Yarov leaned down to mask his face and looked towards the gates of the embassy. It was an old mansion with an iron spike fence around the courtyard and a baroque exterior. The guards didn’t seem to be paying any attention to the white Lada, but he could see the van parked by the side entrance.
“Well, we’re in place, but that’s only one of them,” Yarov replied. “We need them all.”
“Why did they go to the embassy?” Ctibor mused.
“Because they knew we couldn’t get at them, there,” Yarov said. “The rest might have already rendezvoused and this is a throw-away group. We’ll wait one night and if they don’t move…”
He looked up and shook his head as a group of Humvees, with the one in the lead sporting the blue light of an MP vehicle, raced down the road at high speed. The side of the Humvees were painted with the American flag and a large yellow blazon he didn’t recognize.

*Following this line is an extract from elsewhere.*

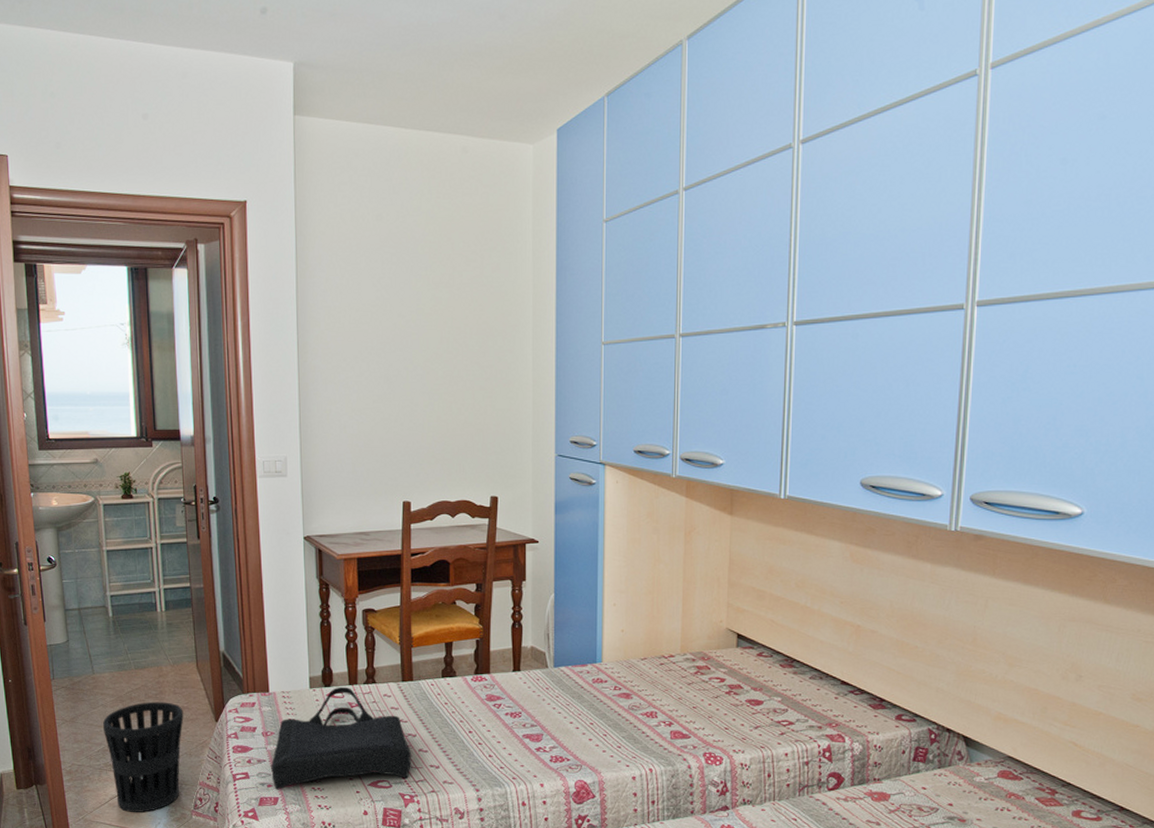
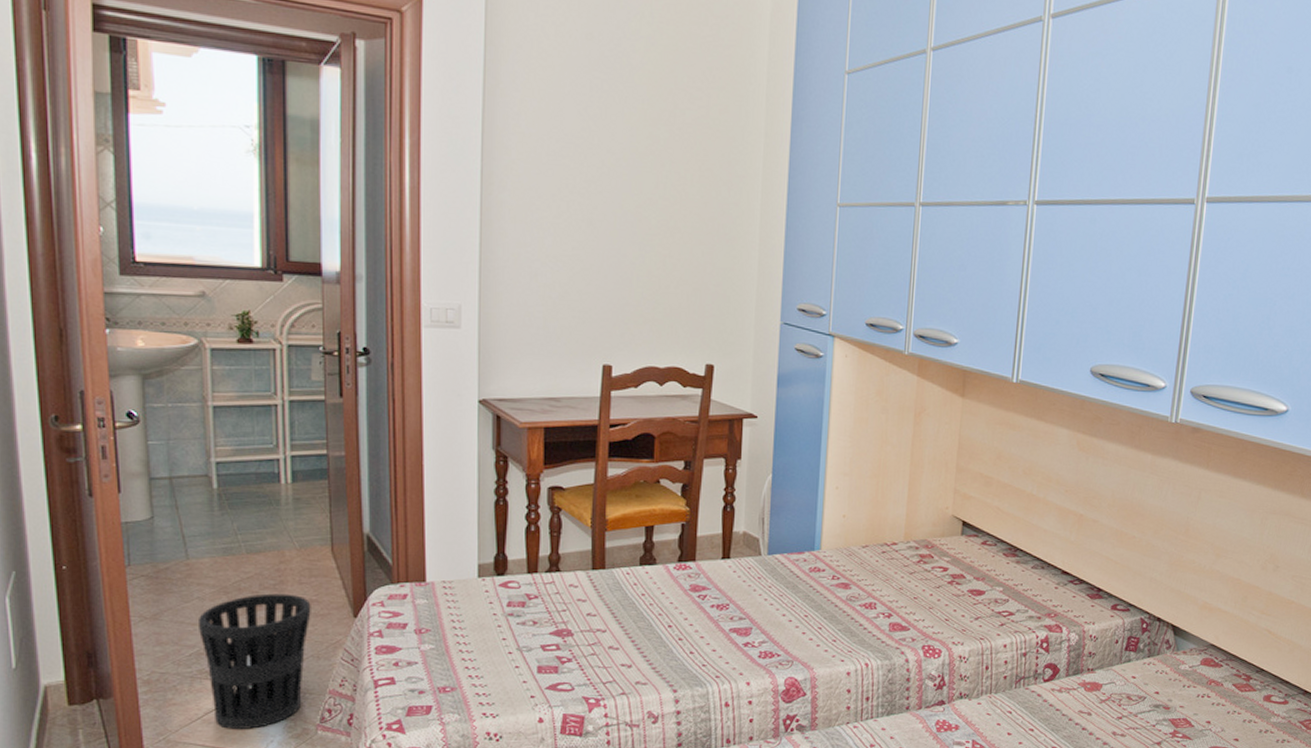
tote bag: present [271,686,412,790] -> none [424,575,600,697]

“Fucking IFOR,” Ctibor growled. “Fucking Americans. Why can’t they just go back to their own damned…”
He paused as the vehicles screeched to a stop and began disgorging troops in full body armor.

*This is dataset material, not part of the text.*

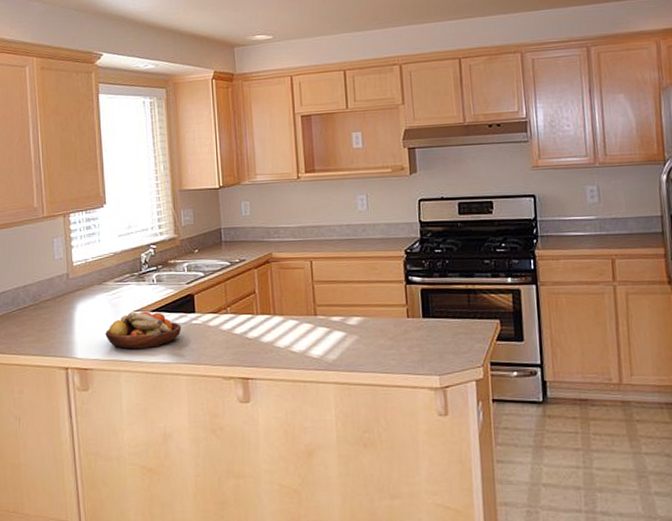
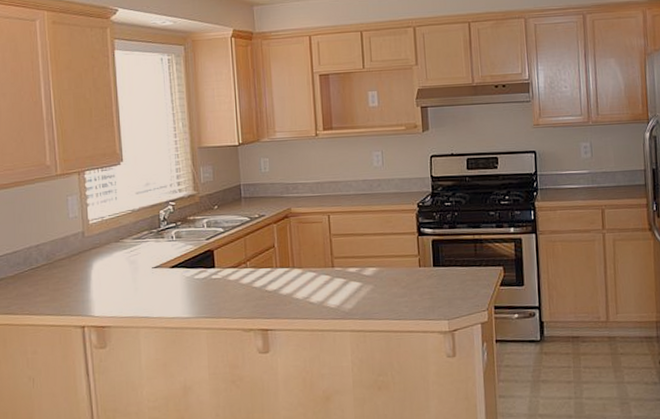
fruit bowl: present [105,311,182,350] -> none [123,267,201,306]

Yarov started to back away from the Lada and stopped as an M-16 was thrust in his face.
“Up against the wall, dirt bag!” the American private from the Fifth Cavalry screamed, grabbing his arm and turning him around. “Hands above your head.”

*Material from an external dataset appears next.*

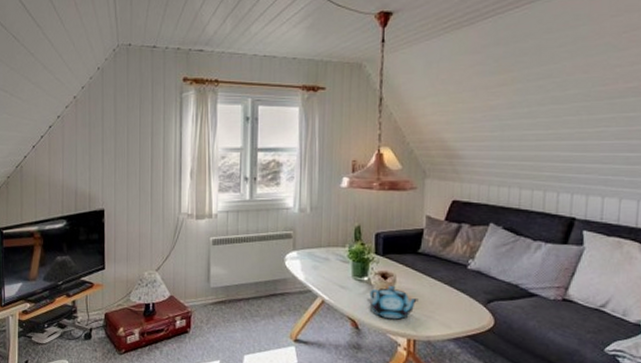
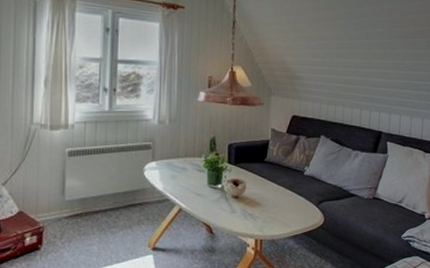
teapot: present [369,285,419,320] -> none [223,191,265,223]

He twisted his head sideways and growled as the white van sedately drove out of the main entrance to the embassy. As it passed the street scene of American trooops rounding up “dangerous terrorists,” whoever was driving tooted their horn in farewell.
Fucking Americans.
Chapter Twenty-Six
“Jenkins,” Mike said, picking up the phone.
The 757 was configured with a large passenger area in the rear and a small office compartment up front. Mike was currently in the office, discussing the recent mission with Vanner and Adams.
“This is Captain Hardesty,” the pilot said dryly. “You might want to know that we are now ‘feet wet’ over the Adriatic.”
“Thanks,” Mike said, chuckling. “Feet wet” was a military term for leaving an area of operations over the water. Dating back to the Vietnam War, it was the traditional call that the unit and aircraft were safe from interference by hostiles. “I’ll be even more happy when we’re feet wet over the Atlantic.”
“I’ll give you a call,” Hardesty replied. “We will, however, be refueling in England. One hopes that this charter will not cause inconvenient questions to be raised upon landing.”
“Unlikely,” Mike said, smiling. “I think that even if any questions are being raised, the British government is going to be more than willing to avoid them given some of the information we’ve probably acquired.”
“I’ve got at least one name from the British Foreign Office,” Vanner said, looking at his notes. “I haven’t translated the file, yet.”
“More than willing,” Mike repeated.
“I see,” Hardesty replied. “Very well. Flight time to Las Vegas with stops to refuel will be about twenty hours. You might want to get some rest. We’ll also be picking up a change of pilots in England. They’re… briefed.”
“Good to hear,” Mike said. “Talk later.”
“So far, we’re not getting real far on the data we picked up in Rozaje,” Vanner said. “The translation is going really slow. But there’s one bright spot. We don’t have their DVDs, but the video was stored on the computer and then the DVDs were burned from it. I’m going to run a file reconstructor on the data and see if we can find any bits from the previous videos. It doesn’t look like they cleaned the computer but the bits are going to be partial.”